▶ **Study questions**:
A: According to the article on MSCI's Argentina decision, why does keeping Argentina as a standalone market limit the inflow of long-term capital? Answer in one to three sentences.
B: Continue the article on MSCI keeping Argentina as a standalone market, starting after its last sentence.

MSCI keeps Argentina as standalone, ignoring Milei's economic shift
Despite the new government's progress, the index provider kept the country off investors' radar
MSCI decided this month to keep Argentina as a "standalone market", relegating it to the most marginal category of the international financial system.
The decision, which postpones any possibility of an upgrade until June 2026, ignores the economic policy shift driven by President Javier Milei and penalizes a country that is beginning to reverse years of fiscal disorder, currency controls, and lack of clear rules.
A decision that fails to recognize the adjustment effort
The new government took office with a market in collapse, negative reserves, multiple currency controls, and a history of contractual breaches. In just six months, a fiscal surplus was achieved, subsidies were cut, monetary financing of the deficit was eliminated, and progress was made in deregulating the economy.
However, MSCI maintained its diagnosis focused on "foreign exchange market restrictions" and "lack of regulatory stability," without valuing the reform path that has already begun to show concrete results.

"It's clear that Argentina is no longer the same as in 2019. The correction path is underway, and the inherited structural conditions can't be reversed in a matter of months," stated a local stock market analyst.
The costs of remaining outside the indices
By keeping Argentina as standalone, the country is excluded from the main global indices tracked by institutional funds, such as MSCI Emerging Markets. This limits the inflow of long-term capital and raises financing costs, even for private companies.
The concrete effects of this exclusion include:
- Lower liquidity: Argentine stocks and bonds remain outside automated portfolios.
- Financial isolation: The country doesn't appear on the maps of major global asset managers.
- Halt to foreign investment: Positive regulatory signals aren't reflected in risk rankings.

(Lens distortion estimation data)

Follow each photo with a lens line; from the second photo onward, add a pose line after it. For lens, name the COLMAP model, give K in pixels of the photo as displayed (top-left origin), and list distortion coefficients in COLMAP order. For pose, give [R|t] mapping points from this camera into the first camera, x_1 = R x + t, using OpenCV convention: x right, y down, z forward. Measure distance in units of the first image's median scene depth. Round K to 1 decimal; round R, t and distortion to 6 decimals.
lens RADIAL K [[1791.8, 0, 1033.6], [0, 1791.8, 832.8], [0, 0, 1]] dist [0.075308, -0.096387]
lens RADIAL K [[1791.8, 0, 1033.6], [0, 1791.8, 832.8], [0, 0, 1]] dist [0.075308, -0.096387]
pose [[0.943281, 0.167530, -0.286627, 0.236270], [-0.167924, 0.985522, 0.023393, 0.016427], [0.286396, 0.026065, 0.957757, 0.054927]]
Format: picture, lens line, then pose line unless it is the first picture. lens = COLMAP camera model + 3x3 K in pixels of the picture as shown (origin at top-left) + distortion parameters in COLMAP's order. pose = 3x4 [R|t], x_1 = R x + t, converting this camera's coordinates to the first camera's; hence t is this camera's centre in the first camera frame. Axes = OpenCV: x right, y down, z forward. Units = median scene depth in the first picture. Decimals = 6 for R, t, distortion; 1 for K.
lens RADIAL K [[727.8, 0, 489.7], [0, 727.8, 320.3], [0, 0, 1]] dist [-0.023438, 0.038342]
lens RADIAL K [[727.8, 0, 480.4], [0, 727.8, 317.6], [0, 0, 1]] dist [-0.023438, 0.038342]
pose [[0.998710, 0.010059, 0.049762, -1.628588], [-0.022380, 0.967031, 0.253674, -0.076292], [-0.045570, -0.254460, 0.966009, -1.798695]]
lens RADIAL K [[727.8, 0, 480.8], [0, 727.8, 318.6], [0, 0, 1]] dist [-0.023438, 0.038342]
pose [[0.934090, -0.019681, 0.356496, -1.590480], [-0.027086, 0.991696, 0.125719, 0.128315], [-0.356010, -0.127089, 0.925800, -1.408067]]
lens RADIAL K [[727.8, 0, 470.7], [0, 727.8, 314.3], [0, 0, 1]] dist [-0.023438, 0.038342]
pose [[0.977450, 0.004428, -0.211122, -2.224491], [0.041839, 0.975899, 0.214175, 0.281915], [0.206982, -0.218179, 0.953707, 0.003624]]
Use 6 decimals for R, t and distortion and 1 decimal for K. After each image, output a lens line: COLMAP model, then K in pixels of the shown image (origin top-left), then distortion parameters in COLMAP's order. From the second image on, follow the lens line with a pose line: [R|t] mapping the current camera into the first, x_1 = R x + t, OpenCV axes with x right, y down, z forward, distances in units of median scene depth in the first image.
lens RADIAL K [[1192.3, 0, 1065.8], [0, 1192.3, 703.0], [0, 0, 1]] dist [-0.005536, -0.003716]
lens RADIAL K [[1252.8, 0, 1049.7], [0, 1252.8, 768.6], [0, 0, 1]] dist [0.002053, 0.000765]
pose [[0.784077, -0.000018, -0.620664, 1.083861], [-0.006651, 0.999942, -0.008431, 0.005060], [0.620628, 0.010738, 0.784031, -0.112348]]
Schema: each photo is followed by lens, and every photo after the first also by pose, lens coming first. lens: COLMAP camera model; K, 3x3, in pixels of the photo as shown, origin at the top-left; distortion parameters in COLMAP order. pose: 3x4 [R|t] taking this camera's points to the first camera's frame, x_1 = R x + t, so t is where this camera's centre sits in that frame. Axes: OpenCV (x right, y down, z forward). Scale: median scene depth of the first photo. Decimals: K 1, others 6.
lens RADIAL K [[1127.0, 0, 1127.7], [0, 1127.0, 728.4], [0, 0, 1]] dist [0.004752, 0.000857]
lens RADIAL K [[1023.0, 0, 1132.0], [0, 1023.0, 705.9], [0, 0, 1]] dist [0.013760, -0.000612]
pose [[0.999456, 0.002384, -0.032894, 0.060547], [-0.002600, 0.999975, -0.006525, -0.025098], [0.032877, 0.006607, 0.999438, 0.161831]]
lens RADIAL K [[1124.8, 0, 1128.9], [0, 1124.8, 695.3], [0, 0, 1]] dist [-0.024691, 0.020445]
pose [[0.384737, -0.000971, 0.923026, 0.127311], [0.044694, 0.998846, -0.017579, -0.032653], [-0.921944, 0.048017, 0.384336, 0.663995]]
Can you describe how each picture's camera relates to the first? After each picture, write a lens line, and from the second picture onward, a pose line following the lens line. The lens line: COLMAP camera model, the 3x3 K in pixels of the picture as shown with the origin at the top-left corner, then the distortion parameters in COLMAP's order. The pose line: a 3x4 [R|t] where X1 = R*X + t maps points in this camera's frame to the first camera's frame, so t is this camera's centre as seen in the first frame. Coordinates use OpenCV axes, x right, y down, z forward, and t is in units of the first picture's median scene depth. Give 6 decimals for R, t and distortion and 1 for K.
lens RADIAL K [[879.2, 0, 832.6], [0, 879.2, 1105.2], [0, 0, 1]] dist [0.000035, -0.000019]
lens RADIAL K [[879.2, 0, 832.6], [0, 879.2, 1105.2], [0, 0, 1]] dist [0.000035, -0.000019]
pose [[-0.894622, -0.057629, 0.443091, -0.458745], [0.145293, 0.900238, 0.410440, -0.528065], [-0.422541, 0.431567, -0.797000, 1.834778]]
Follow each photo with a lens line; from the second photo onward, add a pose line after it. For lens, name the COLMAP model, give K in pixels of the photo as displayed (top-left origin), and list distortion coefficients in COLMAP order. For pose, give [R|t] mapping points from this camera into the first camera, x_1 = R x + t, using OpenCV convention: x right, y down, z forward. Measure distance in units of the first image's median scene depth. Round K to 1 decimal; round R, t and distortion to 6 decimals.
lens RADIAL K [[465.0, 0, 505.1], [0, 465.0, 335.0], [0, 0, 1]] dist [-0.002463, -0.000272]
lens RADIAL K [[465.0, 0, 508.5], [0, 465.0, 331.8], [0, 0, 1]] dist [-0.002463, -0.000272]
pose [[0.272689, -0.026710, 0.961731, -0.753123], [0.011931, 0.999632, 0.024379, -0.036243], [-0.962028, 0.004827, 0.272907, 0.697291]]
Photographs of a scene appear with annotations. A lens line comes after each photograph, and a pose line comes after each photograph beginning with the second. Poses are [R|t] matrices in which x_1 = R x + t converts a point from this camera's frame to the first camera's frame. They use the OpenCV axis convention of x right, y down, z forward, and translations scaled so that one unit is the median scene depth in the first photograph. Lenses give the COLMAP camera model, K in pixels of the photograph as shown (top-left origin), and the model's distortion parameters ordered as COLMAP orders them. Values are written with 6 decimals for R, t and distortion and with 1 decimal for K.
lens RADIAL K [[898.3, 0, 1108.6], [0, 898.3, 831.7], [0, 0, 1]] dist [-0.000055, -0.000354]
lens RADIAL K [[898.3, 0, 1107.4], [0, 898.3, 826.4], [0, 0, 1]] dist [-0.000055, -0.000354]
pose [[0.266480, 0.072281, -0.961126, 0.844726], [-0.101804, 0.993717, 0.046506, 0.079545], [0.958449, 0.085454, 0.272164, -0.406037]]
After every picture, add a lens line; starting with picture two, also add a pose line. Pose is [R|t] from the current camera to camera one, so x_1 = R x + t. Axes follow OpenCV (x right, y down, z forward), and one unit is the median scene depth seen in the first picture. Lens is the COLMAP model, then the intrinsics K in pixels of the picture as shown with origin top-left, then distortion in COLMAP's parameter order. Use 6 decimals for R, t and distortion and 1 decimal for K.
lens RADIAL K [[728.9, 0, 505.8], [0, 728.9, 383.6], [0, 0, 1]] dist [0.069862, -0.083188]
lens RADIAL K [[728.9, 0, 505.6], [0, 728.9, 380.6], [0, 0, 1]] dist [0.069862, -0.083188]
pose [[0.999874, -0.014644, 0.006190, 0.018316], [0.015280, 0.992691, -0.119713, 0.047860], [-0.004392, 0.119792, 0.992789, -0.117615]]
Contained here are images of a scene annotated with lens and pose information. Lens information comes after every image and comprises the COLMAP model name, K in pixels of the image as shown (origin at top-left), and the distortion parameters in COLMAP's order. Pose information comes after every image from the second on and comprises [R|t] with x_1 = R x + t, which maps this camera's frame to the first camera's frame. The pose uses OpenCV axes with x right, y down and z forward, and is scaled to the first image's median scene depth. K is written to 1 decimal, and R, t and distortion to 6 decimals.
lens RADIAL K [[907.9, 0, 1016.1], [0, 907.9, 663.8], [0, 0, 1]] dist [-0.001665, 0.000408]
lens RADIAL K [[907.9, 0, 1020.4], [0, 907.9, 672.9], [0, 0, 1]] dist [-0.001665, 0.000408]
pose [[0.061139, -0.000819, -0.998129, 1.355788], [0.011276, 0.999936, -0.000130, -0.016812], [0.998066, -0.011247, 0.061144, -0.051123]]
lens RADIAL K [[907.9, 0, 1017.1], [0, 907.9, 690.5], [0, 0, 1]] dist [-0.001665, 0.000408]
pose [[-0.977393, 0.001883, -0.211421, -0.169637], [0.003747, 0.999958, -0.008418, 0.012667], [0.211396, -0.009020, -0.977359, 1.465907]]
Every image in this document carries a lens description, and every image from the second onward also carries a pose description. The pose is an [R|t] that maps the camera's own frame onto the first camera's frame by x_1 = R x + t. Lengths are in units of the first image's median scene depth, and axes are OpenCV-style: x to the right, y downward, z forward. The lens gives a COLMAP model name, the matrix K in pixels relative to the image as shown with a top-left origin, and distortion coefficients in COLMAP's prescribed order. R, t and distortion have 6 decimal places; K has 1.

▶ **Numbered responses**:
A: Standalone status keeps Argentina out of the main global indices tracked by institutional funds, such as MSCI Emerging Markets. Because of that exclusion, Argentine stocks and bonds stay outside automated portfolios.

B:
MSCI and its ideological bias: green bonds yes, countries in adjustment no
In recent years, MSCI has shifted its focus toward ESG (environmental, social, and governance) criteria, prioritizing the inclusion of green bonds and assets with a "climate focus" in its indices, even above macroeconomic performance or countries' fiscal solvency.
This ideological bias leaves out emerging economies that, like Argentina, are making a genuine effort to reorganize their accounts and ensure stability. Meanwhile, issuers with environmental marketing are rewarded, while a country that achieved a fiscal surplus in record time is penalized, without considering that today's priority is to stabilize the real economy, not to comply with agendas imposed by multilateral organizations.

This isn't the first time: MSCI has already taken years to recognize improvements in Argentina
MSCI's decision isn't entirely surprising. Back in the 1990s, during the economic liberalization process under Menem, the country took years to be included as an emerging market despite meeting all technical requirements.
The same happened during the government of Mauricio Macri: although capital controls were lifted, the exchange rate was unified, and market access was guaranteed, MSCI only updated Argentina's classification in 2018, when much of the reformist cycle had already weakened. History repeats itself: the organization acts slowly, and often its reviews come late or when it's already too late to take advantage of the initial boost in confidence.
A review postponed until 2026
The next review won't arrive until June 2026. This represents a missed opportunity to accelerate Argentina's integration into the global financial system. However, it's also a signal that the government will need to deepen its roadmap and, in turn, generate institutional guarantees to ensure that the changes aren't reversed in the future.